Stuart Freeman Quotes (14 Quotes)


    There are a lot of features behind this market that are very favorable. Inflation news recently for August was very positive. Rates dropping have been a positive for this market and earnings still look good.

    We've been thinking that the Nasdaq, as an index, would likely outperform a lot of the other indexes this year. It's a lot about secular growth. We're seeing growth in technology. And for the most part, it's been a tech year.

    The market is looking at that and worrying that inflation may be rekindling as the unemployment rate moves lower.

    You're not becoming richer as a result of the split. Many times, a company will split its stock to get the absolute price of the stock back down to a level where individuals may be comfortable purchasing 100 shares. But you know, when you split the price of the stock, you simply have twice as much stock at half the price.

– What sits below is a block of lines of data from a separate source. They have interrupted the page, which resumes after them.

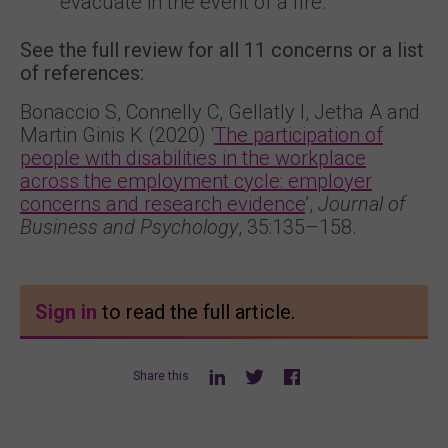
evacuate in the event of a fire.
See the full review for all 11 concerns or a list
of references:
Bonaccio S, Connelly C, Gellatly I, Jetha A and
Martin Ginis K (2020) ‘
The participation of
people with disabilities in the workplace
across the employment cycle: employer
concerns and research evidence
’,
Journal of
Business and Psychology
, 35:135–158.
Sign in
to read the full article.
Share this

    Anything that makes investors feel comfortable with the inflation level and the way short-term interest rates are going is going to help the market.


    It doesn't look like inflation so far is accelerating. The market likes that because it worries less about the Fed raising rates too aggressively.

    We are maintaining our long-standing target for the Dow 10,000 area by late spring 1999.

    I think today's action is a little bit of profit taking. There's some consternation in the bond market. We think this market in equities is going higher later this year.

    We're in a funny space. Too much good news is not good news because the market worries about the Fed.

    You've got interest rates on your side, inflation on your side. Earnings look good in the second quarter and we think they will be good for the balance of the year. We don't see the indicators to suggest we've got problems at this point.

    Certainly, part of the market's worries right now stem from oil. You still have instability in the Middle East, and there's a fear that prices will move dramatically higher.

    You've got good home sales figures showing some decent economic growth, and you've got crude oil prices up. You put those together, and that creates worries that the Fed is going to keep going on rates.

    We think Gap is a strong growth company whose valuations have become attractive in the last, really the last three months or so. I think the surprise of the year right now is that the economy is not so strong, that inflation will heat up and that these growth stocks that have carried the market for the last three years are going to reassert themselves.

    We think right now we're looking at a range in the intermediate term between the current level to 8,000 and down into maybe the 7,300 area. At the same time, as you look at those levels to the 8,500 target we see for next year, there's still good opportunity for gains.